Imagine a scenario where you want to learn how to survive in the Sahara Desert, so you decide to practice by spending three years in the middle of the Pacific Ocean. Sure, they’re both "extreme," but the skills don’t transfer.
The Moon has 1/6th Earth's gravity. Mars has 1/3rd. The Moon has no atmosphere. Mars has enough to create aerodynamic heating but not enough to easily parachute. By the time we "master" the Moon, we will have spent the entire budget for Mars on a rock that taught us how to survive on... the Moon.
The Private Sector Is Already Eating NASA's Lunch
While NASA is arguing over the specs of a ladder for the Orion capsule, private entities are iterating at ten times the speed.
Look at the math:
- Cost per kilogram to orbit: NASA's SLS is estimated at nearly $60,000 per kg.
- Starship (SpaceX): Targeted at under $200 per kg once fully operational.
Even if the private sector is off by a factor of ten, they still win.

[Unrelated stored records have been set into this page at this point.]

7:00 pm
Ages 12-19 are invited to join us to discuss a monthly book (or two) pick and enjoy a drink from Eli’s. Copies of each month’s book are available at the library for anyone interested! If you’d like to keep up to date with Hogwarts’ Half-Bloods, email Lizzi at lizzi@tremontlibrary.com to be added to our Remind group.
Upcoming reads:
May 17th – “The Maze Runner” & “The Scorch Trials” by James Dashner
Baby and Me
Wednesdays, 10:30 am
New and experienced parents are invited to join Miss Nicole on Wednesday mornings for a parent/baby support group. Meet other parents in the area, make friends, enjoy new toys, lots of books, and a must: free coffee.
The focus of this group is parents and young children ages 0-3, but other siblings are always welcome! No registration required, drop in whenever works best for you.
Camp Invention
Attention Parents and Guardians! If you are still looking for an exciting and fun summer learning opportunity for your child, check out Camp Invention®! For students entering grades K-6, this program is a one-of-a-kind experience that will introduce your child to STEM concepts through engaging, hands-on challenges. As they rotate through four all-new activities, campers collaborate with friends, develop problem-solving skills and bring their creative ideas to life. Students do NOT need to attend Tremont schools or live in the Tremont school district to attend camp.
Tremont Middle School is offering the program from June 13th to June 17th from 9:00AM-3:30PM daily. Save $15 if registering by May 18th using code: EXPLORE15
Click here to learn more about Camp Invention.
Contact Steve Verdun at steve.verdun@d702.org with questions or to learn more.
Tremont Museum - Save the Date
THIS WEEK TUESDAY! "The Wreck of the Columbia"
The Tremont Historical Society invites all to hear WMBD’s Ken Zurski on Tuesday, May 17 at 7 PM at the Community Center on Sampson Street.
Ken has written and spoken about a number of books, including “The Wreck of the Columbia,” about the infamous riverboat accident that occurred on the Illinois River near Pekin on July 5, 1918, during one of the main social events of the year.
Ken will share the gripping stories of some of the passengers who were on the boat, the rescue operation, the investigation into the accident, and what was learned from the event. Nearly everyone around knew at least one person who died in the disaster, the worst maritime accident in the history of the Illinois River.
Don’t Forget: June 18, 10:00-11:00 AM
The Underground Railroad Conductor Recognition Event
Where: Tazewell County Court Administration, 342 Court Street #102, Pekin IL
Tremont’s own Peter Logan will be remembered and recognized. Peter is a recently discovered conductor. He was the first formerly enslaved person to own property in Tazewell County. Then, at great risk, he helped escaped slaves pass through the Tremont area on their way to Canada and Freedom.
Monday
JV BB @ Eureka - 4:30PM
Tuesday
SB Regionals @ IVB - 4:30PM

The Artemis program actually relies on Starship to be the Lunar Lander because NASA couldn't build one in-house that worked within the budget or timeframe. Think about the irony: the "secondary" commercial partner is building a vehicle that is more capable, more reusable, and more ambitious than the primary government rocket it’s supposed to ferry.
NASA has become a glorified travel agency for hardware it no longer knows how to build efficiently.
The Myth Of "Readiness"
When NASA says "We are ready," they mean the paperwork is signed. They mean the safety reviews—which were bypassed or "streamlined" for the first Artemis I uncrewed flight—are checked off.
But readiness is a state of mind, not a press release. True readiness would mean having a sustainable, repeatable architecture. Artemis is brittle. If one SLS fails, the program shuts down for years. There is no backup. There is no "Plan B" rocket in the government's hangar.
We are betting the next thirty years of human spaceflight on a single-string architecture that relies on 1970s technology. That isn't being ready; that's being desperate for a win.
The Actionable Truth
If we actually wanted to be a multi-planetary species, we would stop obsessing over flags and footprints. We would:
- Cancel the SLS immediately: Shift those billions into "Space Tugs" and orbital fuel depots.
- Incentivize Fuel Production: Offer a fixed price for oxygen and methane delivered to orbit. Let the market figure out how to get it there.
- Ignore the Gateway: Focus on direct-to-surface missions that build actual infrastructure—habitats, not tin cans in orbit.
The Moon should be a commercial outpost, a place for mining and telescopes, run by companies that have to worry about a balance sheet. Human exploration should be aimed at Mars, where the biological and geological stakes are actually worth the risk of a human life.
Artemis isn't the beginning of a new era. It’s the expensive final gasp of the old one. We aren't going back to the Moon to stay; we’re going back because we don’t know how to do anything else.
Stop cheering for the rocket because it’s big and painted with a logo. Start asking why we are paying for a horse and buggy when the jet age has already arrived.